The others are doing amazingly well. We are bottle feeding 3 little doelings (all the smallest of sets of triplets) and 1 buckling who did not connect with his mother (Nyx) before he got too cold. I made use of a heat lamp, heating pads, and the turtleneck coats provided by Tia Rosengarten via Marilyn Ackley. I also cut off one side of cardboard boxes so the kids were protected on 3 sides but could get in and out at will. They really liked that arrangement.

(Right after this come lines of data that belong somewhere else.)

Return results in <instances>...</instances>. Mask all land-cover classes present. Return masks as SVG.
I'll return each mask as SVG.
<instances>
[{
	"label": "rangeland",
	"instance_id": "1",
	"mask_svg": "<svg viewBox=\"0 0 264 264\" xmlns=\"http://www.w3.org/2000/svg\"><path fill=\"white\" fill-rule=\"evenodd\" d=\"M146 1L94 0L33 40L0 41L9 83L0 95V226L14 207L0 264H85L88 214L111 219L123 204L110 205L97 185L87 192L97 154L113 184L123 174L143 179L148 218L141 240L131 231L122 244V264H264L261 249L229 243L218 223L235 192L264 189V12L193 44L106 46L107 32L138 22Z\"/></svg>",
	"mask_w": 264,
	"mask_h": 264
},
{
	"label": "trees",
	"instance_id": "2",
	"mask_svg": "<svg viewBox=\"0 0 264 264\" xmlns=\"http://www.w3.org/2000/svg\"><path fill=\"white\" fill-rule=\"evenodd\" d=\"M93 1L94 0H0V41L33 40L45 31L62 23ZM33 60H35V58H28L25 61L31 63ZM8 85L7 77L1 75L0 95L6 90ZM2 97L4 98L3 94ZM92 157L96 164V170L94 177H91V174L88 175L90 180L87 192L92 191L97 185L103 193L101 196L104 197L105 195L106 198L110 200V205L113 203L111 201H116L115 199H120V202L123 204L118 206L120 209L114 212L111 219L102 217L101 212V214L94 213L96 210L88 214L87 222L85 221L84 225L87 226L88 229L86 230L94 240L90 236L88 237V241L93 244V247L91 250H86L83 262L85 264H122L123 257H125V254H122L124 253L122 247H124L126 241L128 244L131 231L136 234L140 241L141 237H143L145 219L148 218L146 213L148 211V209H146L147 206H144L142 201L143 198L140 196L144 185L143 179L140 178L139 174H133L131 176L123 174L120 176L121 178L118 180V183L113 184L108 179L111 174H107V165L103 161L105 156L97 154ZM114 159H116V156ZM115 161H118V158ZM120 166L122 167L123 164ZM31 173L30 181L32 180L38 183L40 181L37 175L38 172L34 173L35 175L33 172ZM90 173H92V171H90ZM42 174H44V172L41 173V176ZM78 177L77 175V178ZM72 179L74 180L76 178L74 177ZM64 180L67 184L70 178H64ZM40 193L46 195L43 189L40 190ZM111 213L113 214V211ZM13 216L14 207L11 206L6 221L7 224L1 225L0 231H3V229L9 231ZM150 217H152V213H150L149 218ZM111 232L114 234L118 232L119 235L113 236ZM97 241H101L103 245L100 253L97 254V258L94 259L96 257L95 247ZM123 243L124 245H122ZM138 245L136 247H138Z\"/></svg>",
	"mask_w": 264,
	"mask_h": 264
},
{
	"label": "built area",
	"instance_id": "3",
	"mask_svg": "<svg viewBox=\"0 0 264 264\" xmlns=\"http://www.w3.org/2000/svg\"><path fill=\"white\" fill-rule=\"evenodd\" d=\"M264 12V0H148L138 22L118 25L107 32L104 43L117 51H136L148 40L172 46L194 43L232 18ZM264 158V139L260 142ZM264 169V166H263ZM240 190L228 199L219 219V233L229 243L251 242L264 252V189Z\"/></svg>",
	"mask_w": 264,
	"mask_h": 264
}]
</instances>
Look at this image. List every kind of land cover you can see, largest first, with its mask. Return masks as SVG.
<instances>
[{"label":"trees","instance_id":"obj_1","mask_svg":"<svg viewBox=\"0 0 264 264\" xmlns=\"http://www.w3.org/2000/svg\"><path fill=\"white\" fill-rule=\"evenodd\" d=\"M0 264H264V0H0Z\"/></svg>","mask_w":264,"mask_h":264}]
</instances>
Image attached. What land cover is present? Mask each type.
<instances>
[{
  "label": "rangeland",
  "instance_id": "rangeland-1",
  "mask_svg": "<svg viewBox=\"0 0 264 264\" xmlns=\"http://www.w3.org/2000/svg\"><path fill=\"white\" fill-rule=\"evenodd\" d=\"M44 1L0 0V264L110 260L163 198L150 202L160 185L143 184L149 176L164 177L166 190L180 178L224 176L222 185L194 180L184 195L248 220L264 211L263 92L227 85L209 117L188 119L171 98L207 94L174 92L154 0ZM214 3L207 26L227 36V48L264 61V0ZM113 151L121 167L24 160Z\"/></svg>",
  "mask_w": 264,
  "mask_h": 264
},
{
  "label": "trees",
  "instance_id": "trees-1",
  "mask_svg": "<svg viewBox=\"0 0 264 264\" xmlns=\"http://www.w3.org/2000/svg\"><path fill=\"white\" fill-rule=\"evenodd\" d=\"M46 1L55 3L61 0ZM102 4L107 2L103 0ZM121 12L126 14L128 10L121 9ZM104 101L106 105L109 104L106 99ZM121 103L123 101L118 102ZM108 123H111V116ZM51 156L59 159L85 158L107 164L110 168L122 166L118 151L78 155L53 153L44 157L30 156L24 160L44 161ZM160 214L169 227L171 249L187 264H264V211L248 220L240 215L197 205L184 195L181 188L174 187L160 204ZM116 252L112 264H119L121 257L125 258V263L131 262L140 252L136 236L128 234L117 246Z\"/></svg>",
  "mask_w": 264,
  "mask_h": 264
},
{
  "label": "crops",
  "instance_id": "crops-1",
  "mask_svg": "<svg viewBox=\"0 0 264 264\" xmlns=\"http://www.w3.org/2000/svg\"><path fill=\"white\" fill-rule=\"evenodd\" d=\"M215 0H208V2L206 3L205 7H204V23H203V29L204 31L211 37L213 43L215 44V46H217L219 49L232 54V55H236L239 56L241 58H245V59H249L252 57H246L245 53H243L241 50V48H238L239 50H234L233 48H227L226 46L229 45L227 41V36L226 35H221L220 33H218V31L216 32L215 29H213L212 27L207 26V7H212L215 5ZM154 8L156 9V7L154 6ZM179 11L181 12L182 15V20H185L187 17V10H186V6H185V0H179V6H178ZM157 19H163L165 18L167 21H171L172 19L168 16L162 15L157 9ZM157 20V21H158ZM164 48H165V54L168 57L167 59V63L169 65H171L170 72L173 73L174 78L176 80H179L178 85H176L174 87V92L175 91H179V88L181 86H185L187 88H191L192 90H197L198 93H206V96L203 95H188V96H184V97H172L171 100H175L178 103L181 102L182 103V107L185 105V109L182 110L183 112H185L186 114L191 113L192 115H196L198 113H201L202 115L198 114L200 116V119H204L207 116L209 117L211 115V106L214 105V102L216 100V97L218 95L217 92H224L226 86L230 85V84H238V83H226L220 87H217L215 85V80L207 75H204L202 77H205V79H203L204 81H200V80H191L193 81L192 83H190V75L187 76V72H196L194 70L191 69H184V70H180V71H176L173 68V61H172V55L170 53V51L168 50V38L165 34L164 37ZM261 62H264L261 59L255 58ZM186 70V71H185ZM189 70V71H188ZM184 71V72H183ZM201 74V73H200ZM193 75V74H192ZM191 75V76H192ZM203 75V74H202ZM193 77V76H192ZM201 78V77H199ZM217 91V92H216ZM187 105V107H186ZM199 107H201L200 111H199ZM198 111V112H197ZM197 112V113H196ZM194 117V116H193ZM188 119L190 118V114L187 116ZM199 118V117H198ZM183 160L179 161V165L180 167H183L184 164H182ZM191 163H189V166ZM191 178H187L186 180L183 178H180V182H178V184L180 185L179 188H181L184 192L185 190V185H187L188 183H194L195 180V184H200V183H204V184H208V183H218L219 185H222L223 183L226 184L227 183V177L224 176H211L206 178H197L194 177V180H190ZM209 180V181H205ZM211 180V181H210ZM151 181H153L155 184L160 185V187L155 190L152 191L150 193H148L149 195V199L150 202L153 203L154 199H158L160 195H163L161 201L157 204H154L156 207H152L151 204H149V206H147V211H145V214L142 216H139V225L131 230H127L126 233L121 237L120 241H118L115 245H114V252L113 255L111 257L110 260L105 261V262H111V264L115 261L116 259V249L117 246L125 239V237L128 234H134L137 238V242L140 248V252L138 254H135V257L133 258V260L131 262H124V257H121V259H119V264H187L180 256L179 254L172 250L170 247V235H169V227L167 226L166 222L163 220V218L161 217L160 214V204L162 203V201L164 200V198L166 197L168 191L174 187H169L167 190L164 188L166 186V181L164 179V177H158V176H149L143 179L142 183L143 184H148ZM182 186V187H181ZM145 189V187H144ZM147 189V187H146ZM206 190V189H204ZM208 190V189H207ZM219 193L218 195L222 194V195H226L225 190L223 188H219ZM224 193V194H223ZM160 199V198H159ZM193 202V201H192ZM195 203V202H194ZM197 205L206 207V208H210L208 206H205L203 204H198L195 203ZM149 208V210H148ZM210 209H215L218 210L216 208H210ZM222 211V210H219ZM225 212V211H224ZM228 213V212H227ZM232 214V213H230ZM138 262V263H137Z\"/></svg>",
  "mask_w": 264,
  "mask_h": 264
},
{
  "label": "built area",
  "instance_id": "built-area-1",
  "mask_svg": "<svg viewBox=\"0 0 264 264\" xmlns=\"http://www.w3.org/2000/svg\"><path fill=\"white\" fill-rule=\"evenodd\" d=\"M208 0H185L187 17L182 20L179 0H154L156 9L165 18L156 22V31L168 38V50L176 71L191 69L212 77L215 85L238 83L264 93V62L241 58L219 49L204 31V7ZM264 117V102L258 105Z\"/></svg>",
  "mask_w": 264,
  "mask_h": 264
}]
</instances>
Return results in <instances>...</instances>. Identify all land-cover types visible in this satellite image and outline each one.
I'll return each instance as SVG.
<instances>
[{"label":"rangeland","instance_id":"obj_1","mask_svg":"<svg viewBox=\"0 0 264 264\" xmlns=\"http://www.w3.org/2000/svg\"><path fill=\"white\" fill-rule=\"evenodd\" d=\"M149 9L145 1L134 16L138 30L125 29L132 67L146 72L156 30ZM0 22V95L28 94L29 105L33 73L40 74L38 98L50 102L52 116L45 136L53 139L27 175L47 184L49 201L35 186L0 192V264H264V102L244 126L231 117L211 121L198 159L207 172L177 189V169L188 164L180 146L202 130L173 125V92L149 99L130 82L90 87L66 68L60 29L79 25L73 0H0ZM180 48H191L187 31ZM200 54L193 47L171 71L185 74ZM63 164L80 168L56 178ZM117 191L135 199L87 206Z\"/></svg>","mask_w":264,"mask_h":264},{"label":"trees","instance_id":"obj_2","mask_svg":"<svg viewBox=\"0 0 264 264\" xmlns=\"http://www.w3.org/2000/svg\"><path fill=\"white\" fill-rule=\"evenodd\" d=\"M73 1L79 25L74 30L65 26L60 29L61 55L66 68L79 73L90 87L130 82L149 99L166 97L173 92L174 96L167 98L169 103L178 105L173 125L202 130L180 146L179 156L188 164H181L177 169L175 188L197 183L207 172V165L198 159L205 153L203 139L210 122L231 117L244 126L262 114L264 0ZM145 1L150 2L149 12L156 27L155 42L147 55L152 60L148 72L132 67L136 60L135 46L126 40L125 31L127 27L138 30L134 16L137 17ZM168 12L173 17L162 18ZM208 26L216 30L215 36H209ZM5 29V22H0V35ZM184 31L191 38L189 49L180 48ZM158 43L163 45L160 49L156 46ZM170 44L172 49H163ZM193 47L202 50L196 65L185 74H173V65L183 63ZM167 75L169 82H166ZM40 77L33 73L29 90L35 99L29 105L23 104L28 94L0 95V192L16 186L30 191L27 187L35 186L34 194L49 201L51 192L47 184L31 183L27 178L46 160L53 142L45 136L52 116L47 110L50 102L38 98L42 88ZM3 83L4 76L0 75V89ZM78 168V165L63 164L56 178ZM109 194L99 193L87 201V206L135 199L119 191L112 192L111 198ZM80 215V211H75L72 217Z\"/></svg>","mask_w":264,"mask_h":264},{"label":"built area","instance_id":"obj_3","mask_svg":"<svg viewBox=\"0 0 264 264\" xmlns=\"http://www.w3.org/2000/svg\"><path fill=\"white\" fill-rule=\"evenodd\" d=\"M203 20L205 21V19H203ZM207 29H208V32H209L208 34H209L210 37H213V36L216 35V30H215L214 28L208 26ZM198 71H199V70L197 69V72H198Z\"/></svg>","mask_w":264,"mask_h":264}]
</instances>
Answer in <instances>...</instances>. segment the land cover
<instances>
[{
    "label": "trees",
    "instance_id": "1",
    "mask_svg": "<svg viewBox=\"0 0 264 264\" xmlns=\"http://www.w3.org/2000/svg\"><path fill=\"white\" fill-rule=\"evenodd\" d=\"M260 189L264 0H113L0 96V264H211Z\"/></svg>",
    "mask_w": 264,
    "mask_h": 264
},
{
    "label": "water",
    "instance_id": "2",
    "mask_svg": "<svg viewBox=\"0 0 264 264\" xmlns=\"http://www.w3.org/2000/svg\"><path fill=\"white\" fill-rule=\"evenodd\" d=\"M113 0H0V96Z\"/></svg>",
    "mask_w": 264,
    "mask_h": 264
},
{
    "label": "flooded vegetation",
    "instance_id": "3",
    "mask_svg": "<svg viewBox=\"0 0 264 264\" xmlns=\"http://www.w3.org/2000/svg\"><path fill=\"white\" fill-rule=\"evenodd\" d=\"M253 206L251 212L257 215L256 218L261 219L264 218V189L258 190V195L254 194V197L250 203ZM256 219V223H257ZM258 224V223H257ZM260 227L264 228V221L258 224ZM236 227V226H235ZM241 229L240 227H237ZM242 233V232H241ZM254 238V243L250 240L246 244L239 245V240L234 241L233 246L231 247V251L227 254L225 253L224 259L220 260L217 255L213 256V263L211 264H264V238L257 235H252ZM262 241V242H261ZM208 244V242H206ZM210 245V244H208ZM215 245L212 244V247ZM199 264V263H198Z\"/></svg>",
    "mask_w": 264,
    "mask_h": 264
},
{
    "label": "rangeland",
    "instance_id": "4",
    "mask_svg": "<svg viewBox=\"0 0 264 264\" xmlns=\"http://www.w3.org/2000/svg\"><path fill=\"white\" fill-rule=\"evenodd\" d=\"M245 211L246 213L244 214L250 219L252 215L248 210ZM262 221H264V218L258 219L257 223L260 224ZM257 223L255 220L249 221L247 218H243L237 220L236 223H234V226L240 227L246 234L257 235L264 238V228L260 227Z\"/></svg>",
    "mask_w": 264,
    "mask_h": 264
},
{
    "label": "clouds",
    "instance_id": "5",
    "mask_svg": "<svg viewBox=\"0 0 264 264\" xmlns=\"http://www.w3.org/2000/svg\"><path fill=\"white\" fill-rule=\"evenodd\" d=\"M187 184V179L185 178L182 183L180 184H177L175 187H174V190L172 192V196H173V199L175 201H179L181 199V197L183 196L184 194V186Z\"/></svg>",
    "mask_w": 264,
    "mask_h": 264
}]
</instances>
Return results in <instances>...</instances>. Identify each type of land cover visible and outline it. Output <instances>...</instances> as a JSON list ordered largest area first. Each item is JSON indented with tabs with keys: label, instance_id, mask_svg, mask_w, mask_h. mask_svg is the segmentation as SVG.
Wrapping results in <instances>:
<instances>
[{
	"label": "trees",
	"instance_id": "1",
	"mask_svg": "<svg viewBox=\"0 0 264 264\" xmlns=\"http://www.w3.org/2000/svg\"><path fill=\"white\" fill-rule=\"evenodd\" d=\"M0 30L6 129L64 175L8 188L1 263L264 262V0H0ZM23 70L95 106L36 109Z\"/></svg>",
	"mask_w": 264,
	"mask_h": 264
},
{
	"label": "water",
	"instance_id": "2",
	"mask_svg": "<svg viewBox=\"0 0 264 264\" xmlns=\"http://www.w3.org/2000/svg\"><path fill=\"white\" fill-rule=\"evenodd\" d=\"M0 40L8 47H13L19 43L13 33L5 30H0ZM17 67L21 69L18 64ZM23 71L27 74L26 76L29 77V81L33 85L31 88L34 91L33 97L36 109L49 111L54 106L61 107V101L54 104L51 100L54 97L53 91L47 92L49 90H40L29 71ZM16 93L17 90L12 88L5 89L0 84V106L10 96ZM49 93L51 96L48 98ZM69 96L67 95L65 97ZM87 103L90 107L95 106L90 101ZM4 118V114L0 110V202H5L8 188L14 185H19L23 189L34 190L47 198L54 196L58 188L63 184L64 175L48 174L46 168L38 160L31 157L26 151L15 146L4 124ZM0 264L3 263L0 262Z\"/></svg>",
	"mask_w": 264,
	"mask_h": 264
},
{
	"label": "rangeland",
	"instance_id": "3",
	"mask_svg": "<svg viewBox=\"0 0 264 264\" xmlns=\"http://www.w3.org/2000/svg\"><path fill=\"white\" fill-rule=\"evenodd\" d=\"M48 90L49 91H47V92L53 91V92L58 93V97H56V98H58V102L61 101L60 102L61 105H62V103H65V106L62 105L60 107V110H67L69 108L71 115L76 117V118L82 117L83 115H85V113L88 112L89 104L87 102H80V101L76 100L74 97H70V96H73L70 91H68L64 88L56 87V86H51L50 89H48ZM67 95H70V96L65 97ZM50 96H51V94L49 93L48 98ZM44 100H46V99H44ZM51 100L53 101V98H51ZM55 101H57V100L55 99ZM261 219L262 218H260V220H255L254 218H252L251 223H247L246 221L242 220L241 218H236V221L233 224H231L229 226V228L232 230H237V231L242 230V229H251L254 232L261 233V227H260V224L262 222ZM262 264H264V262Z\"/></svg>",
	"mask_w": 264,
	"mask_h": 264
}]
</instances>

The tiny newborns often needed help staying warm at below zero temperatures, but it seemed that nothing fazed the 7-pounders. I found one little family at 8 p.m. in the snow, zero degrees, all dry with their little umbilical cords frozen but sound and healthy. I will never forget the night when it was 20 below and I was trying to tubefeed colustrum to make sure the kids got it in time, and it froze in the tube under the heatlamp.

How we survived

Friends showed up to help when I was at my most overwhelmed, took bottle babies, sent turtleneck coats, sent their sons and daughters to help, oohed and ahed about the fertility rate and said "how cute" - all important factors in my surviving the crisis. I lost only 12 pounds, my husband 5 or 6, and I have enormous respect for the lust of the goat and their athletic abilities.